- Release poster for the special
- Directed by: Louis C.K.
- Written by: Louis C.K.
- Produced by: Louis C.K.; Brady Nasfell;
- Starring: Louis C.K.
- Cinematography: Christopher Raymond
- Edited by: Carlos Almonte
- Production companies: Circus King Films; Positive Image Video;
- Distributed by: Louisck.com
- Release date: December 18, 2021;
- Running time: 63 minutes
- Country: United States

= Sorry (2021 film) =

2021 stand-up comedy special by Louis C.K.

Sorry is a 2021 stand-up comedy concert film by Louis C.K. The special was released on December 18, 2021 on C.K.'s website.

== Production ==
The show was shot in August 2021 at the Hulu Theater at Madison Square Garden.

== Release ==
The special was self-released by C.K. via his website, available for digital download or streaming for US$10. C.K. ran an advertisement for the special during a December broadcast for Saturday Night Live. C.K. has previously hosted SNL four times.

== Music ==
The special opens and closes with "Like a Rolling Stone" by Bob Dylan.

== Reception ==
=== Critical reception ===
Lili Loufbourow of Slate reviewed that Sorry "isn't bad" and rated a B+ or C− among C.K.'s works, but lacks ambition. Loufbourow said that C.K. is "repeating a lot of themes you'll recognize from other specials" and that the way his "flirtations with the offensive and the taboo work" are less successful in light of his sexual misconduct.

Reviewing a live performance of the show at the Hulu Theatre in August, The Daily Beasts Katie Tamola lambasted it as an "insultingly unapologetic hour of material from a man who thinks that if he fits enough passive self-deprecation into his comedy, he can get away with pretty much anything". Tamola criticized jokes C.K. made about receiving sexual interest from younger women, and men being afraid of being accused of raping children. Tamola found the use of the slur faggot "uncomfortable".
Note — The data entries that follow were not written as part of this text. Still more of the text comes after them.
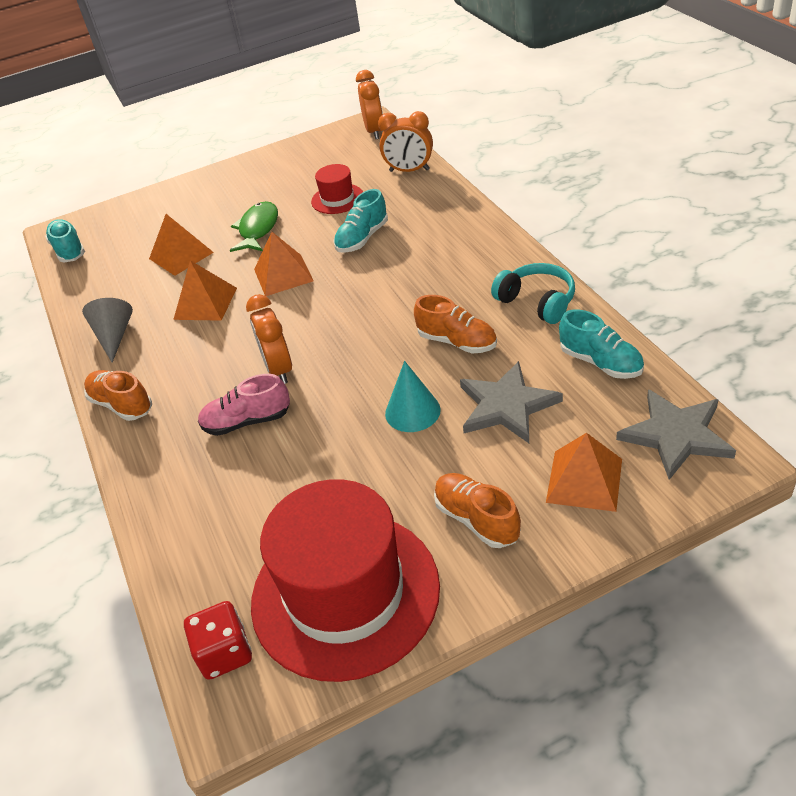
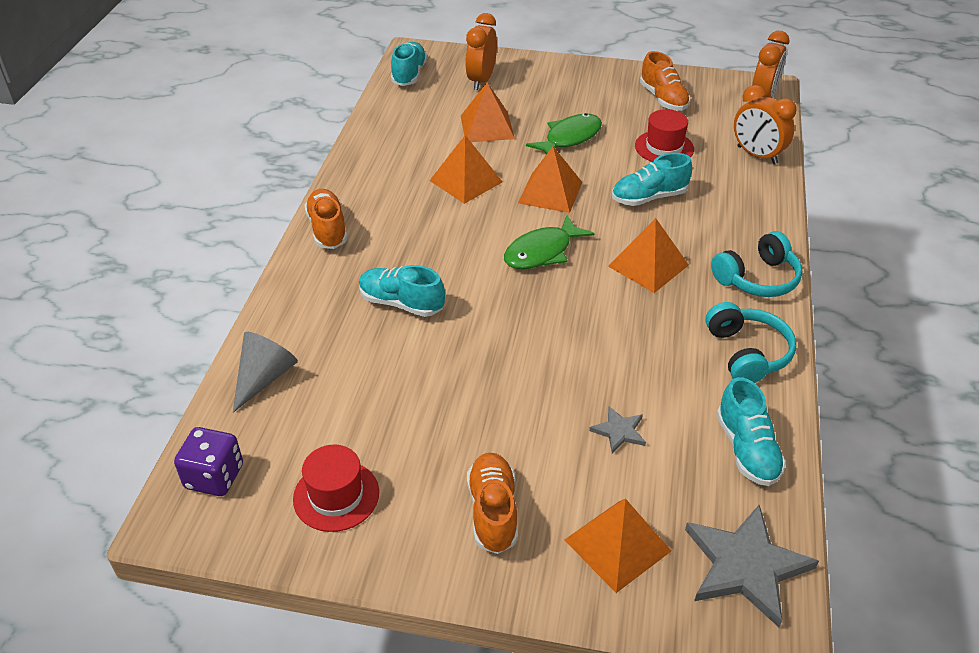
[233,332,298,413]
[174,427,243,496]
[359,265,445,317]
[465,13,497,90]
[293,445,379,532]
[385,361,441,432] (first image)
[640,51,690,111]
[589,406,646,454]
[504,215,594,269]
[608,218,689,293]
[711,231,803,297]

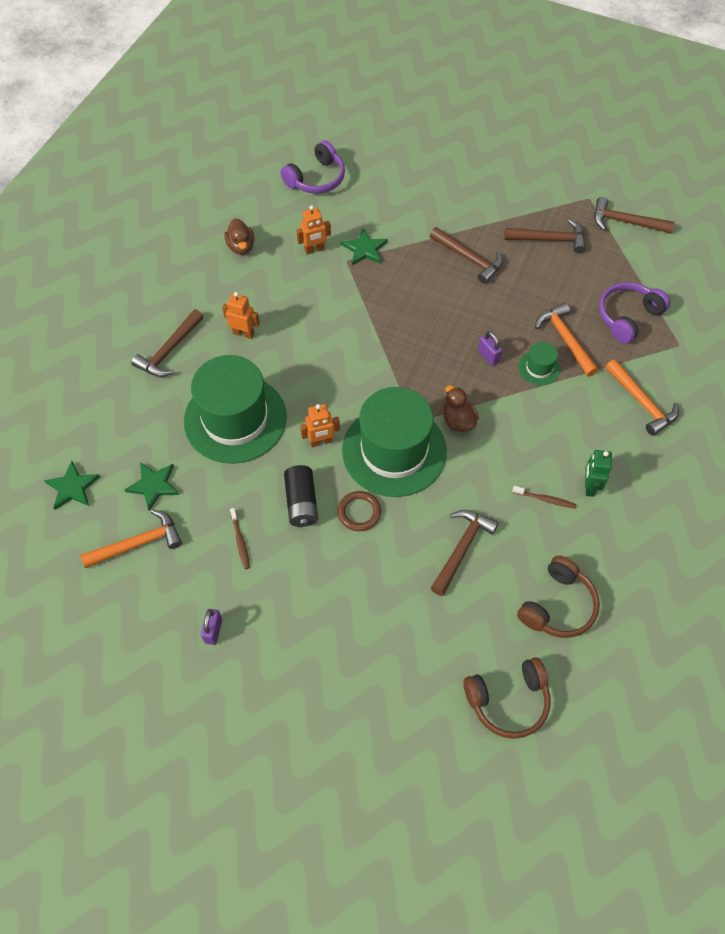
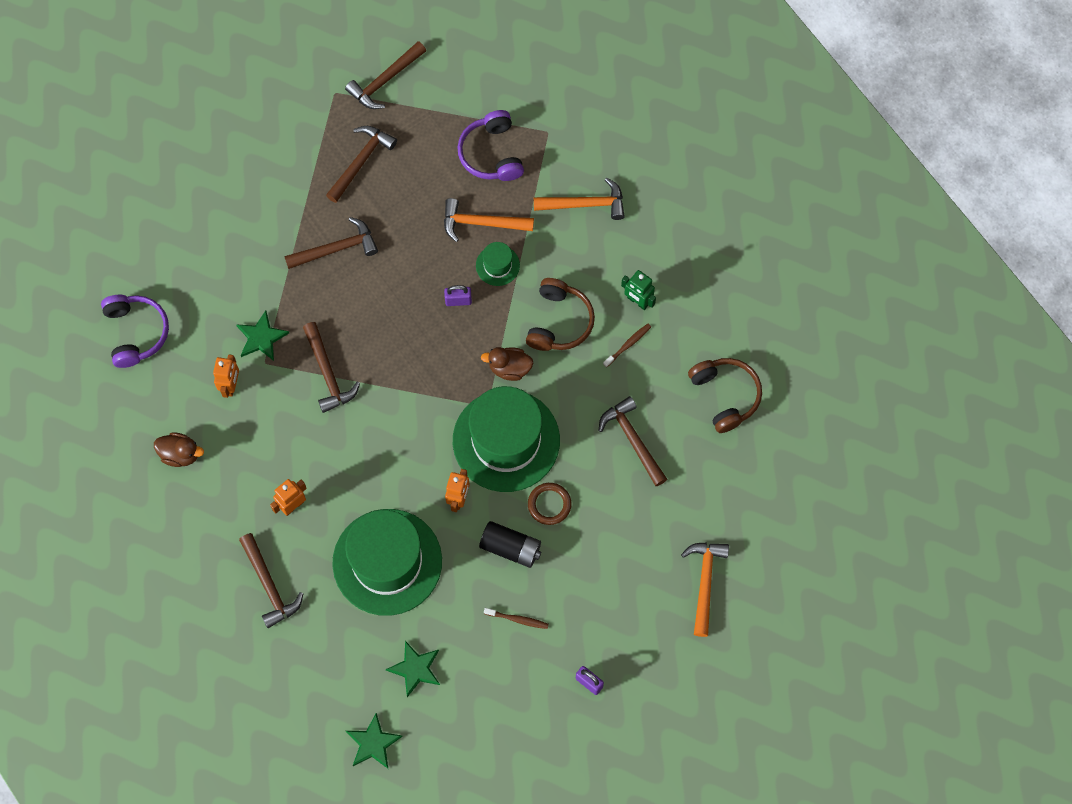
[681,542,729,637]
[526,278,595,351]
[303,322,360,413]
Matthew Mahler of MovieWeb reviewed the special saying "His last specials have been accused of pandering to the alt-right, what with his criticism of the victims of the Parkland shooting, his rants against gender pronouns, and his bitterness toward the 'woke generation.' However, Sorry does something slightly different and actually thought-provoking rather than intentionally shocking, and has some truly hilarious moments."

=== Analysis ===
According to some observers, the title ironically refers to allegations of sexual misconduct by C.K. that were made public in 2017. Academics in The Conversation wrote that C.K.'s statement in response to the incident lacked the word "sorry", so the special's title allowed "renewed criticism for a seemingly flippant treatment of the harm that he caused".

==Awards==
C.K. was nominated for Best Comedy Album at the 65th Annual Grammy Awards, but lost to Dave Chappelle for his stand up special The Closer.